START SUPPLIED MATERIAL

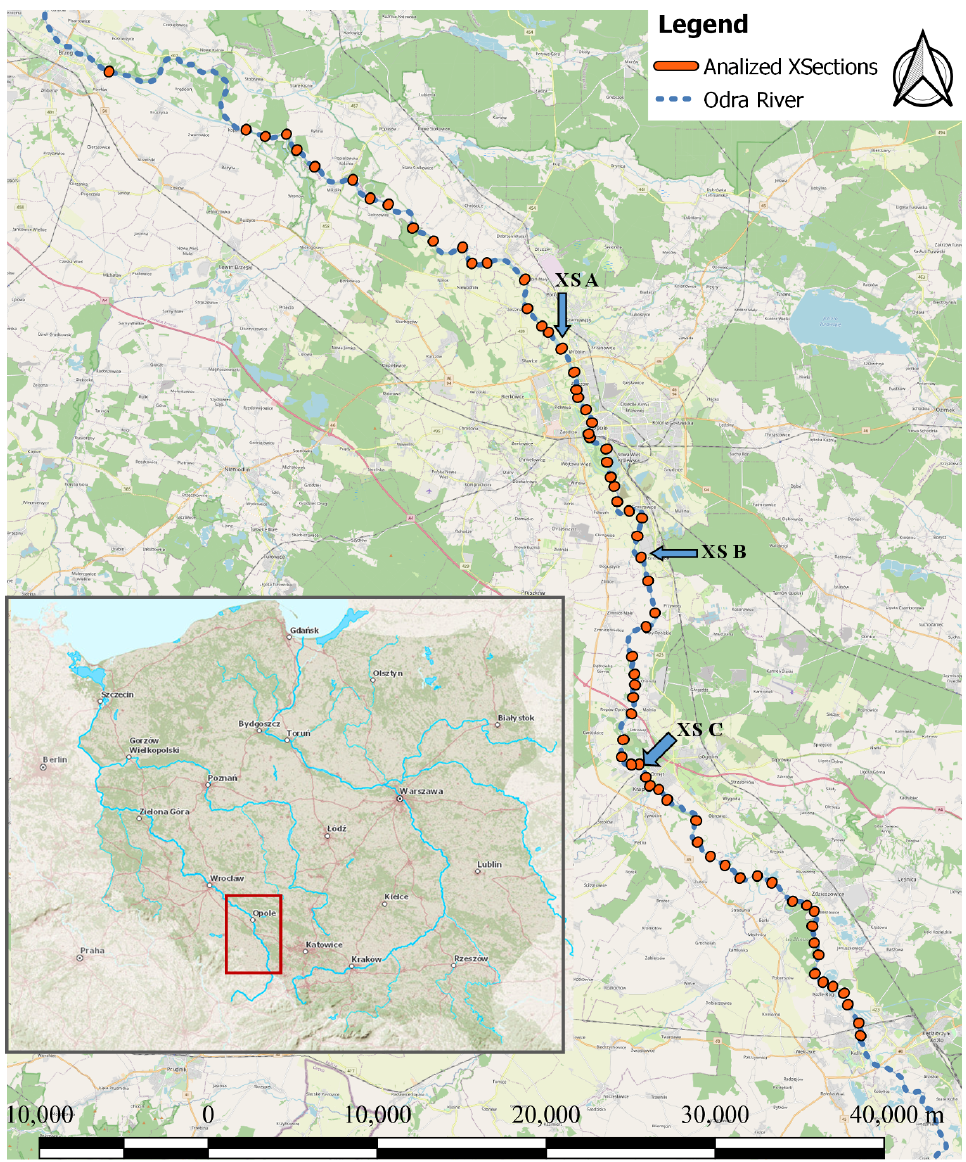
Figure 3. Geographical location of the analyzed cross-sections. Source of background maps: Open Street Map and the ISOK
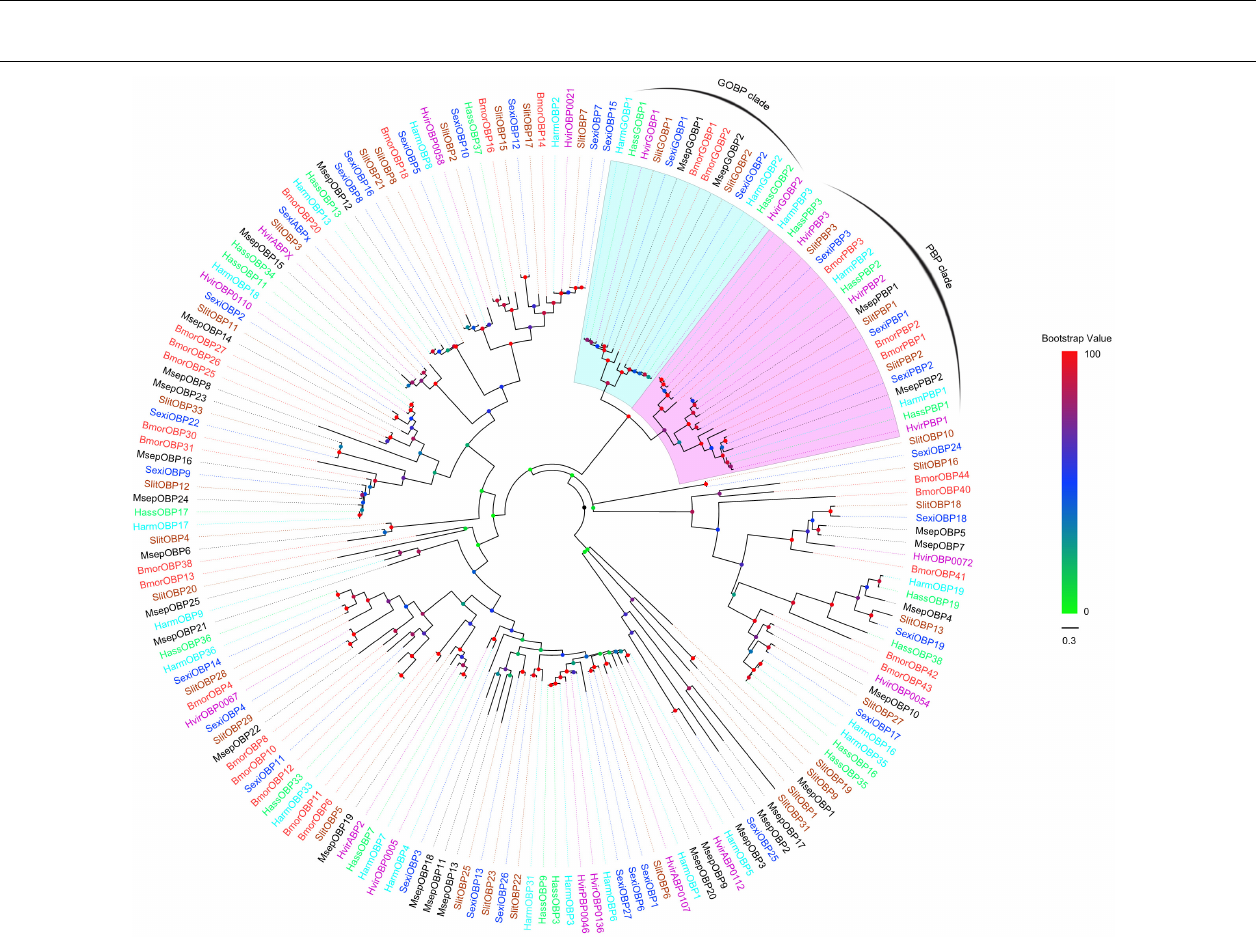
FIGURE 5 | Phylogenetic tree of putative OBPs from lepidopteran species. This tree was constructed using MEGA5.2 based on alignment results of MAFFT. Msep: Mythimna separata (black); Harm: Helicoverpa armigera (cyan); Hass: Helicoverpa assulta (green); Bmor: Bombyx mori (red); Hvir: Heliothis virescens (dark violet); Sexi: Spodoptera exigua (blue) Slit: Spodoptera litura (sandy brown). The clades in violet and light cyan represent general odorant-binding proteins and pheromone-binding proteins, respectively.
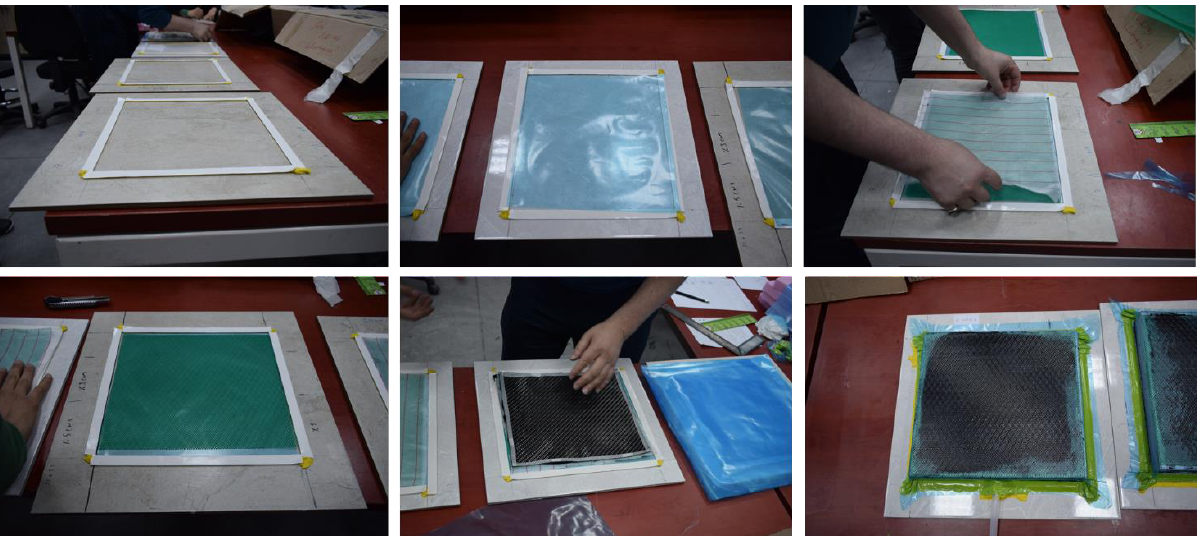
Figure 2. Manufacture of CNTRC composite material.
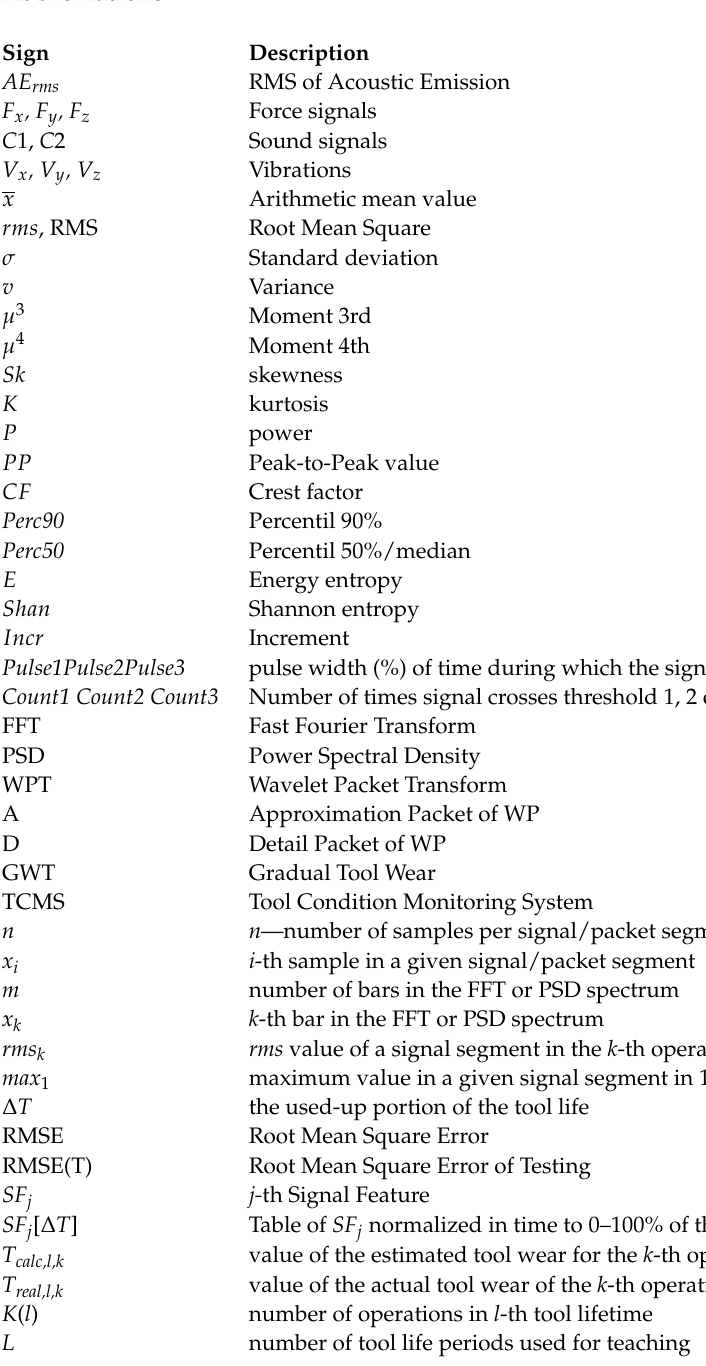
Table of SF j normalized in time to 0–100% of the tool life T calc,l,k value of the estimated tool wear for the k -th operation of l -th tool life; value of the actual tool wear of the k -th operation l -th lifetime of the tool K ( l ) number of operations in l -th tool lifetime L number of tool life periods used for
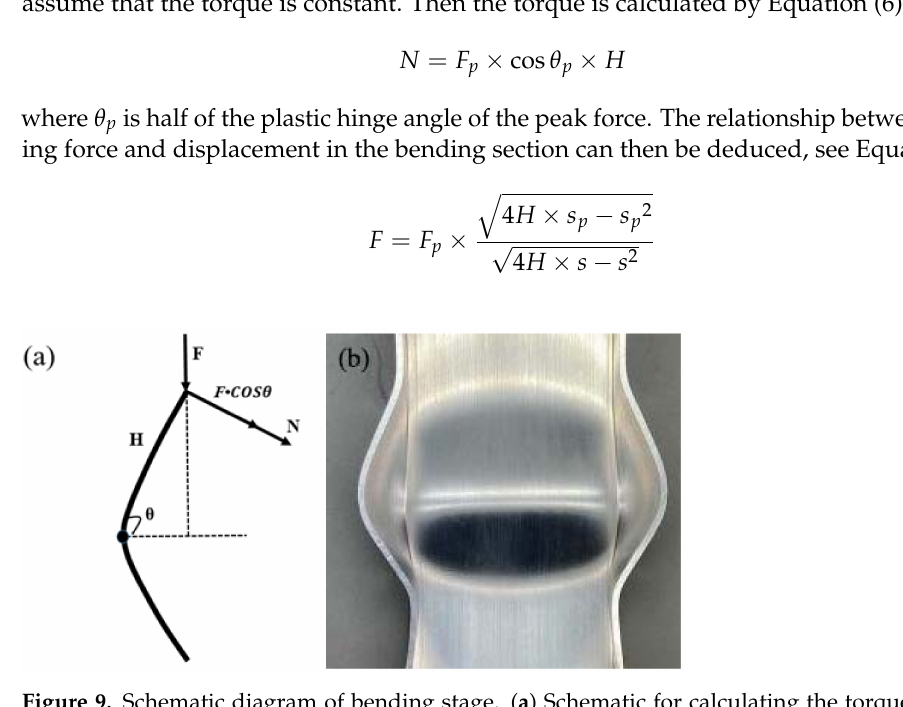
Figure 9. Schematic diagram of bending stage. ( a ) Schematic for calculating the torque, ( b ) A-A section photo of crushing 10 mm.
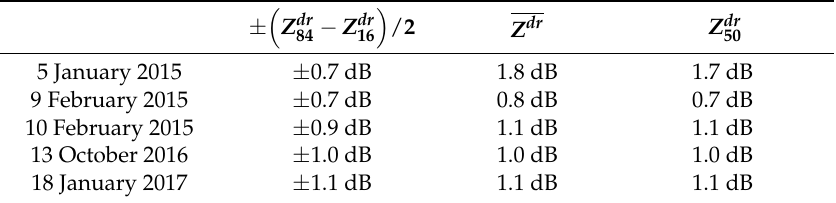
Table 5. Spread, average and median values derived using 5-min differential reflectivity samples.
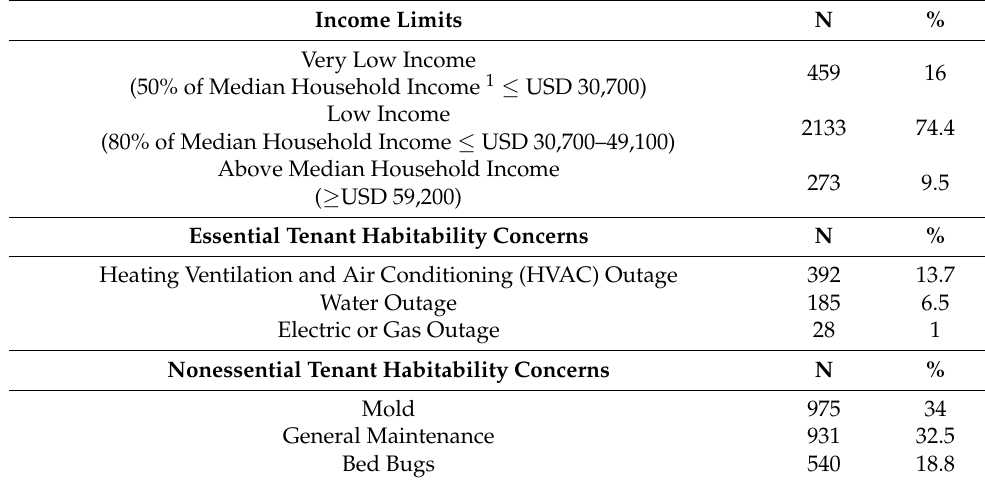
Table 1. Summary of complaints by ZIP code median income and essential and nonessential services from 2865 calls made to the Clark County Landlord–Tenant Hotline (CCLTH) between May 2011 and April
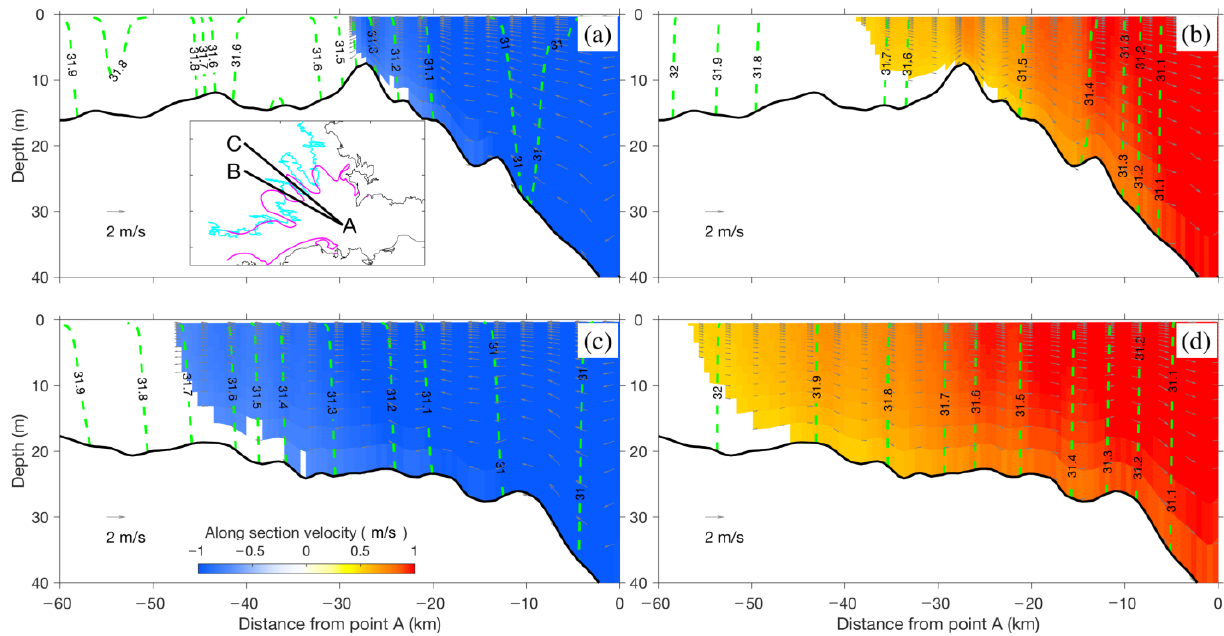
Figure 6. The u velocity field (i.e., along-section velocity component, blue-orange contour), isotherms (green lines), and u-w velocity vectors (i.e., along-section and vertical velocity vectors, gray arrows) along section AB under westward ( a ) and eastward ( b ) tidal current. ( c , d ) The same as ( a , b ), but for section AC, respectively. Note that westward (eastward) current under 0.7 (0.5) m/s is blanked. Sections AB and AC are shown in embedded axes in ( a ), data in this figure are based on EXP_D45.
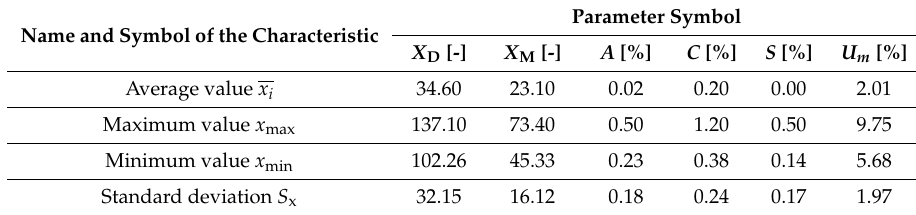
Table 3 summarizes selected statistical characteristics of the obtained test results. Table 3. List of selected statistical characteristics of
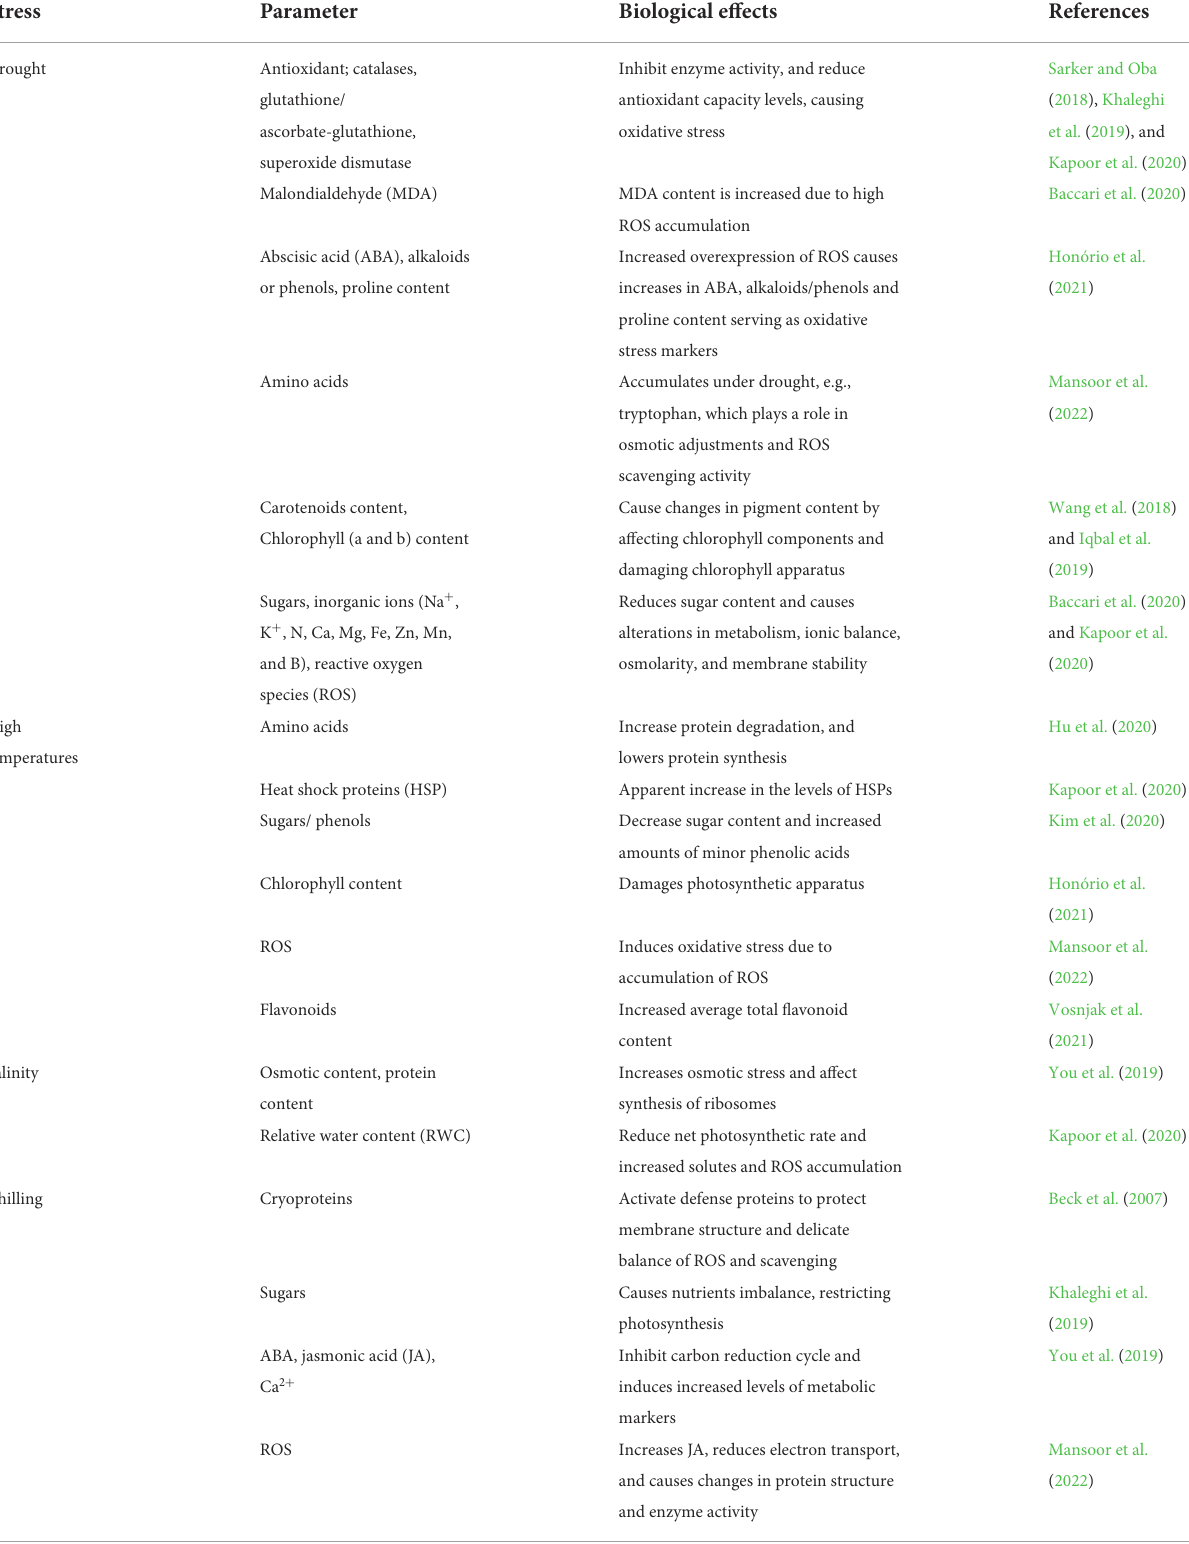
TABLE 1 General biochemical and physiological growth parameters influenced by different abiotic stress factors in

END SUPPLIED MATERIAL

> **EXERCISE BRIEF**
Within the data, count the lines that hold the word "median". Answer with the figure and nothing more.

> **RESPONSE**
2